# WHAT NEEDS TO BE DONE
From the entries below, gather each line containing the word "down".

++++ GIVEN INFORMATION ++++

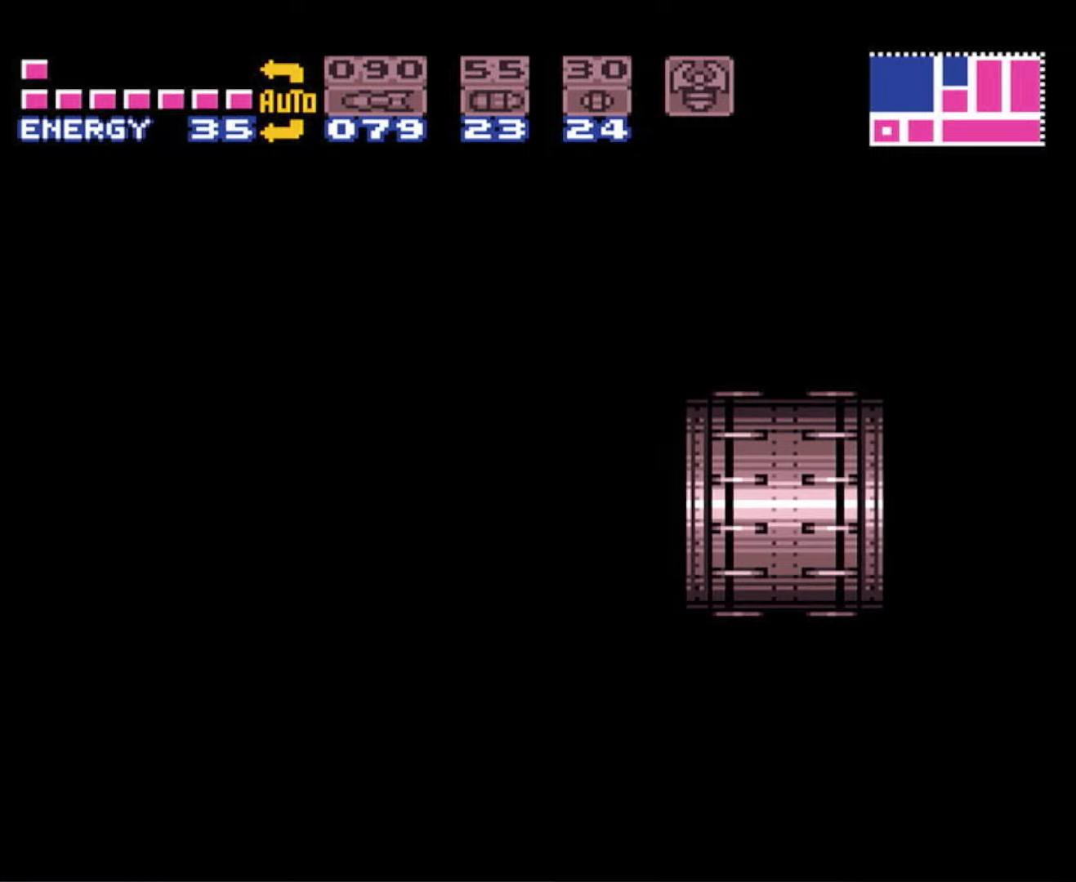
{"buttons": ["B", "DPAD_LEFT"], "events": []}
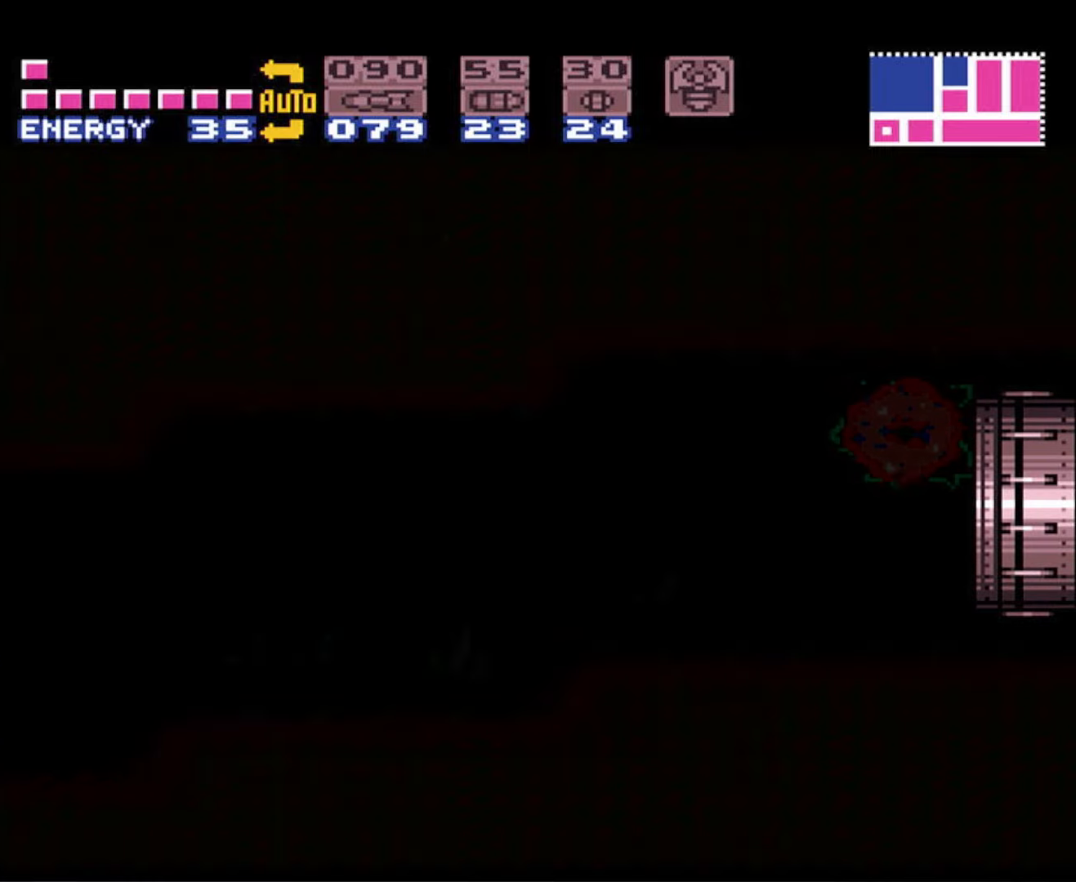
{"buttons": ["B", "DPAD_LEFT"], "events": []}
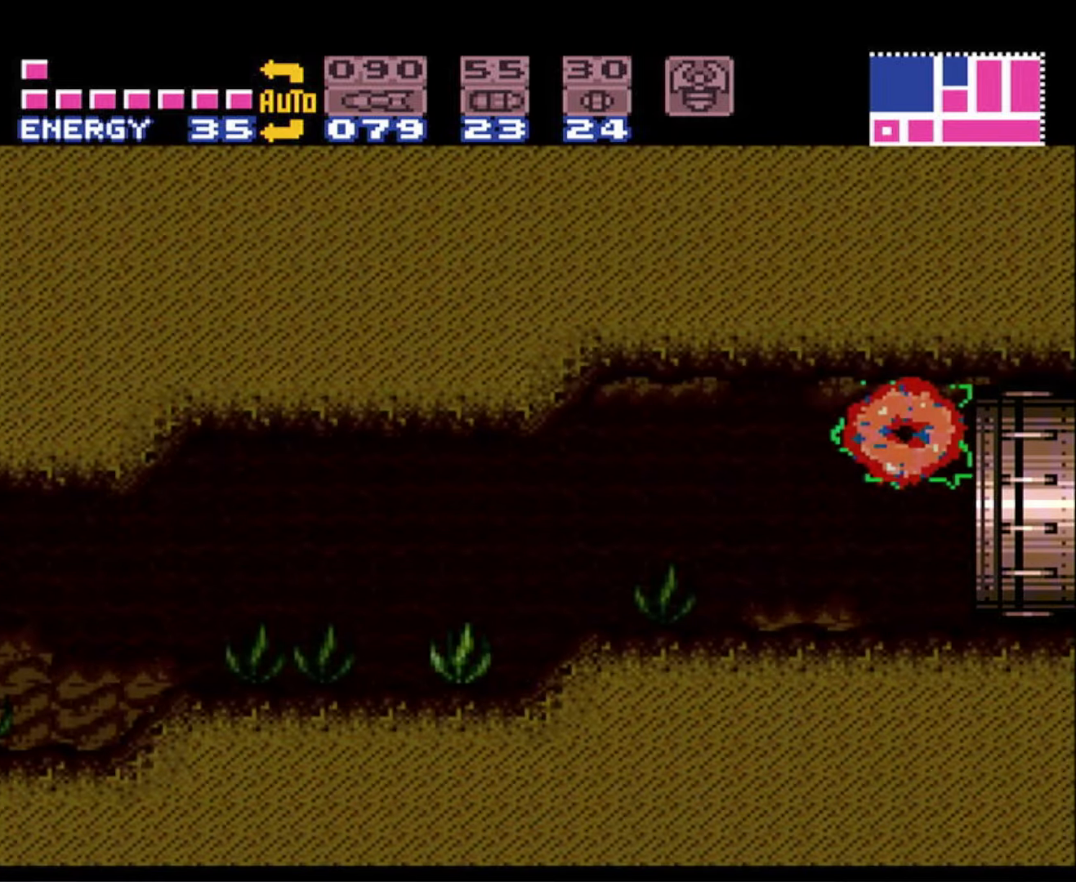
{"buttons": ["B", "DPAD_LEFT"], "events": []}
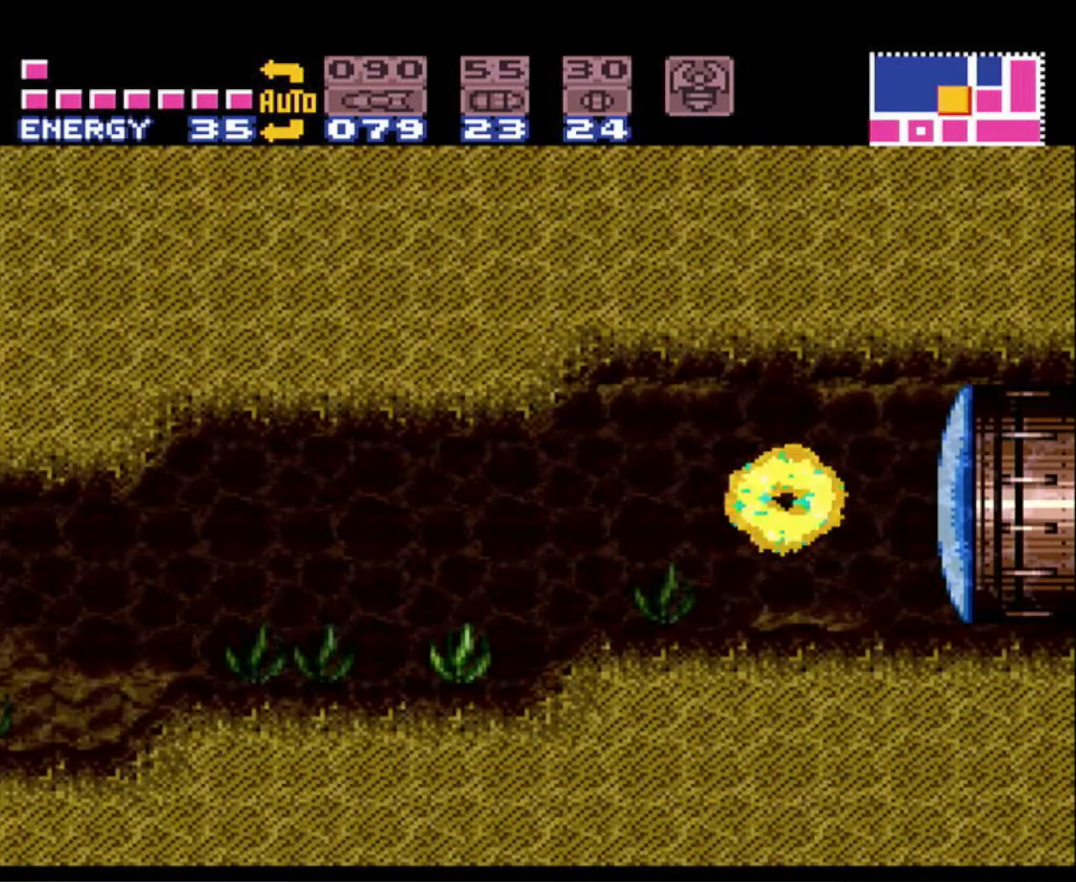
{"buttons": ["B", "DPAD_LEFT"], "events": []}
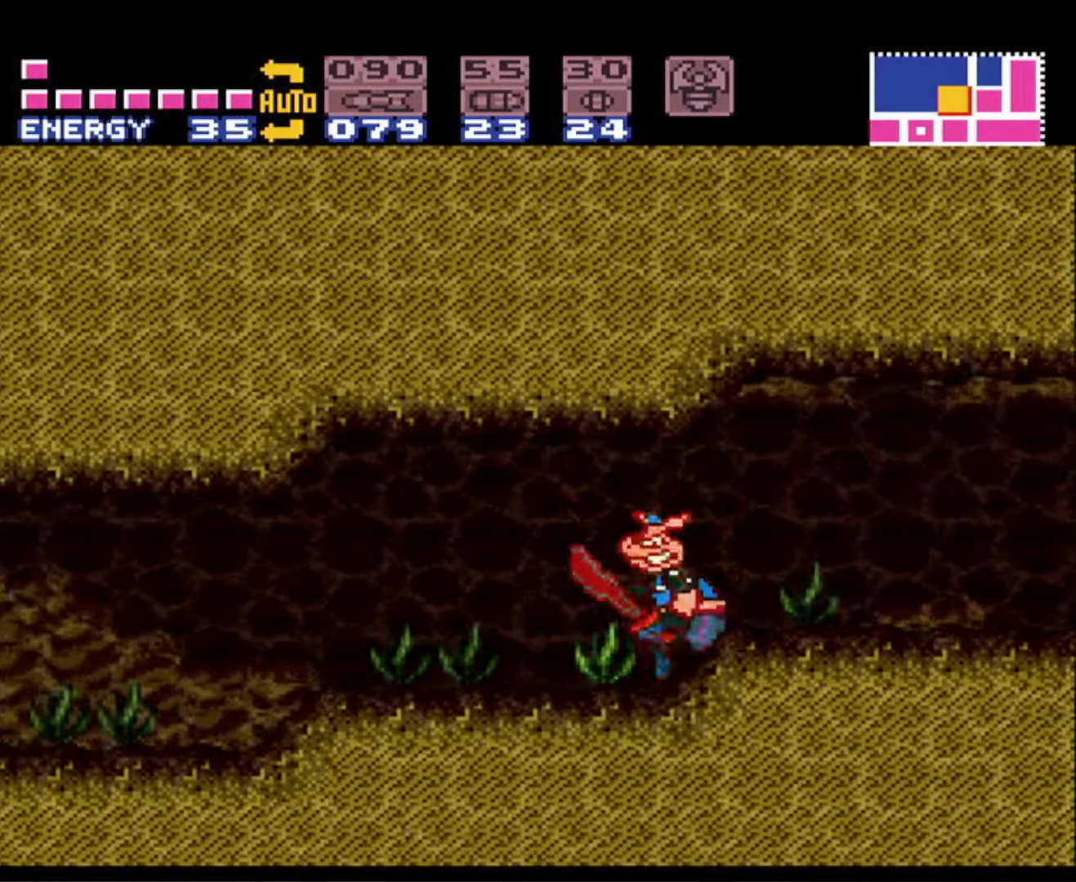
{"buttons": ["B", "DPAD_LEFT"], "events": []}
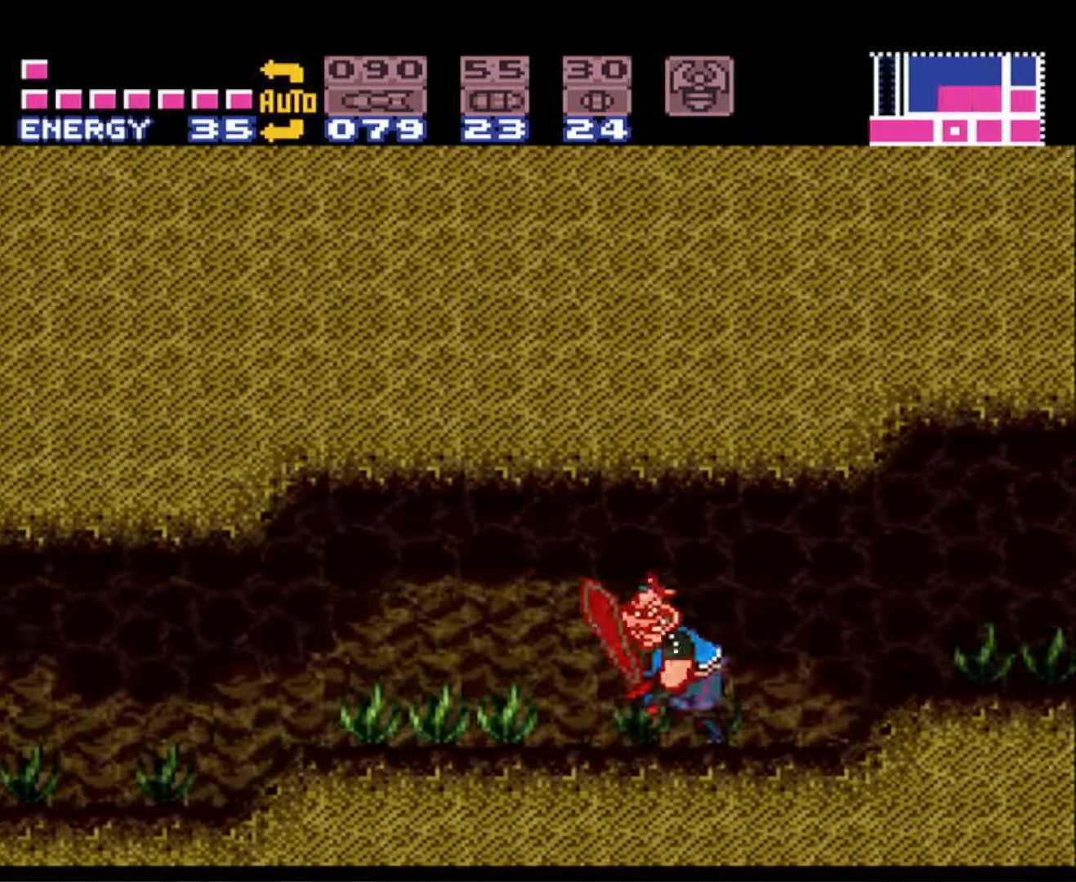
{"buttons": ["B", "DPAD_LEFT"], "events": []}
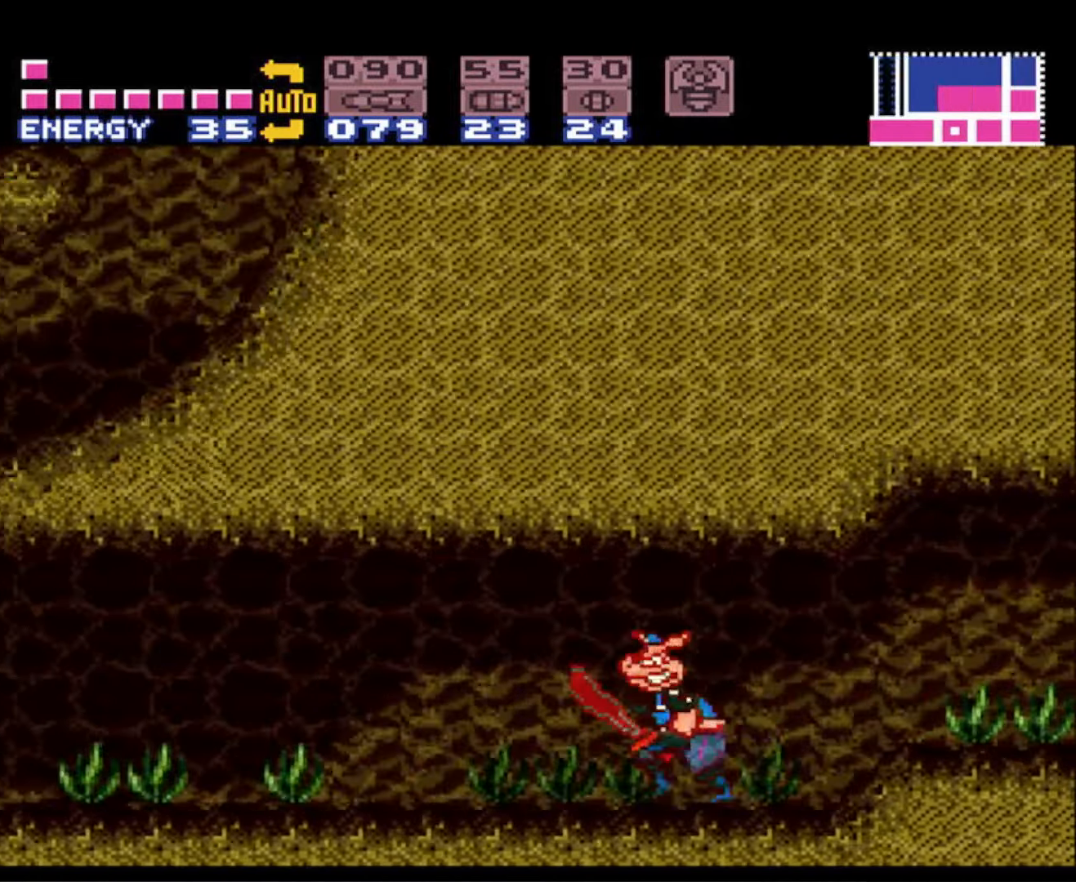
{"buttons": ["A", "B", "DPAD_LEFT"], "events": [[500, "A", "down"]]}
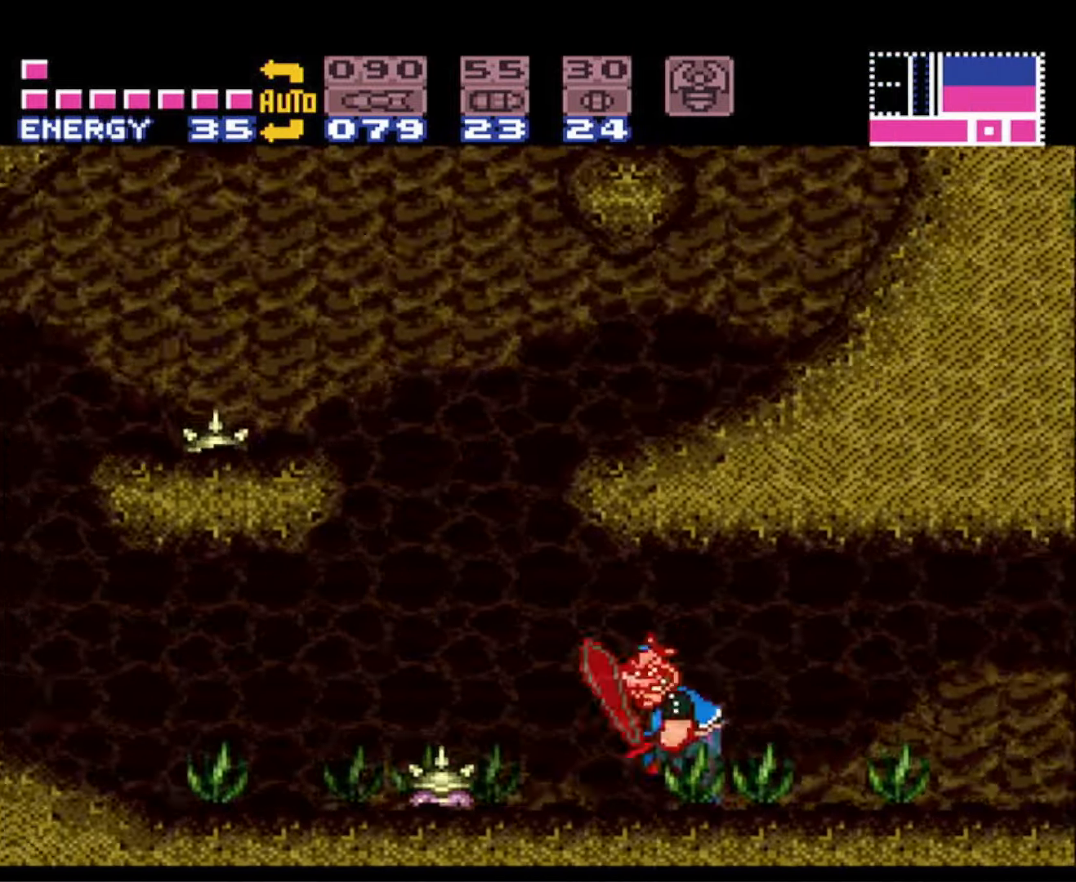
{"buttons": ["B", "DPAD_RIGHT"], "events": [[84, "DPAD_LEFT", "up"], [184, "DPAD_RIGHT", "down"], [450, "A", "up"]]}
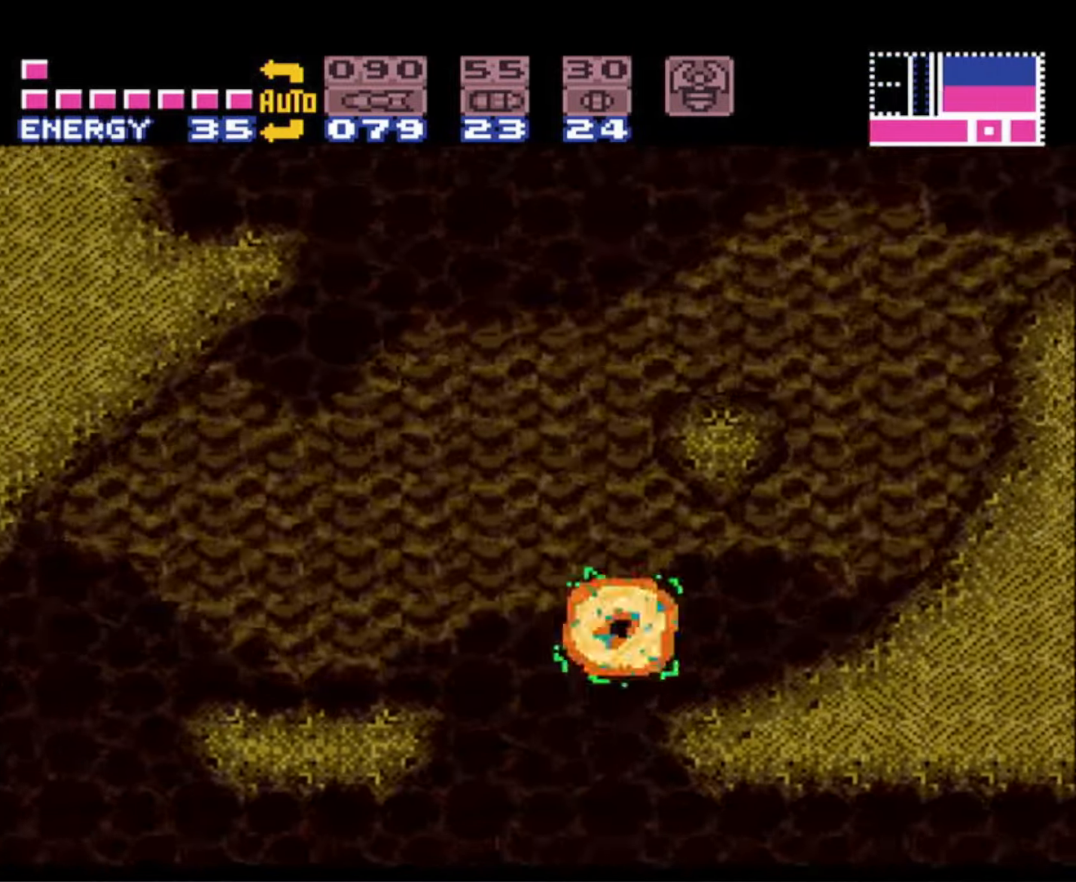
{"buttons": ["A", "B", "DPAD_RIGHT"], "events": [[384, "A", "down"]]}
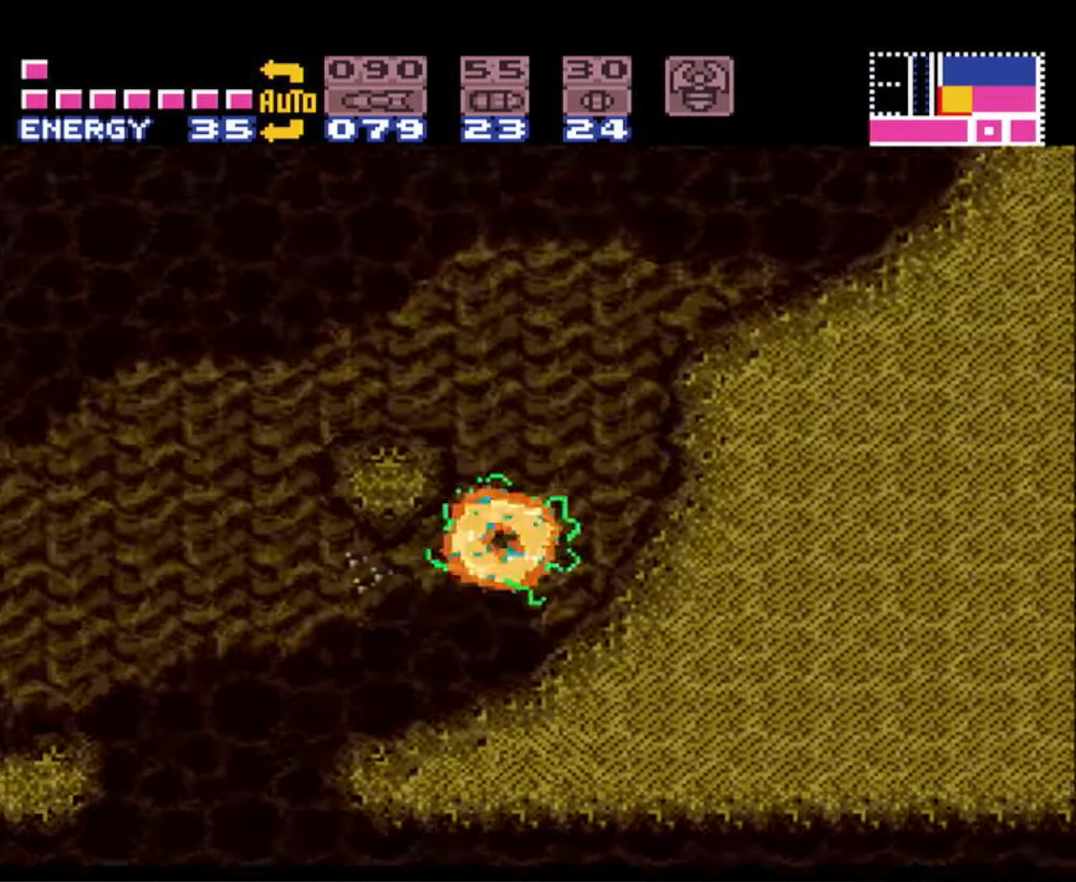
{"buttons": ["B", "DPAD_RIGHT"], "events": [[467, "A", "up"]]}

++++

# EXERCISE RESPONSE
{"buttons": ["A", "B", "DPAD_LEFT"], "events": [[500, "A", "down"]]}
{"buttons": ["B", "DPAD_RIGHT"], "events": [[84, "DPAD_LEFT", "up"], [184, "DPAD_RIGHT", "down"], [450, "A", "up"]]}
{"buttons": ["A", "B", "DPAD_RIGHT"], "events": [[384, "A", "down"]]}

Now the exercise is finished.